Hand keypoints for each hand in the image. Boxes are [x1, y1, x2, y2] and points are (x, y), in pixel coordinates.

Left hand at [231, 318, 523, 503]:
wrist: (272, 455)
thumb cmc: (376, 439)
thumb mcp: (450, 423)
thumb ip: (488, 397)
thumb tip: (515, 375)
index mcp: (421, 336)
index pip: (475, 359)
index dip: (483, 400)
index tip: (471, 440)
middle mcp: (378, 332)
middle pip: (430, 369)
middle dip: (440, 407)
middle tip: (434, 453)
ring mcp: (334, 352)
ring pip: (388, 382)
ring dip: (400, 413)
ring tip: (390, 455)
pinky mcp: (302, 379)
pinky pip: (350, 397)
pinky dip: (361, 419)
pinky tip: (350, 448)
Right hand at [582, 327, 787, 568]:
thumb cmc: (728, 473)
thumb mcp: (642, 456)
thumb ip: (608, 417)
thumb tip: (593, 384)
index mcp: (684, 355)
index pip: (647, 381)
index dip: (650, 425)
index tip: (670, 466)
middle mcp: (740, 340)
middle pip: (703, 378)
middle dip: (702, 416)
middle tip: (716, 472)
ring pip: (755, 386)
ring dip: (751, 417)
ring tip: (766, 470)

__Instructions for the task__
Look through the entries and work out how many lines have the word "middle" in them; reply with that number only.

__Exercise answer__
8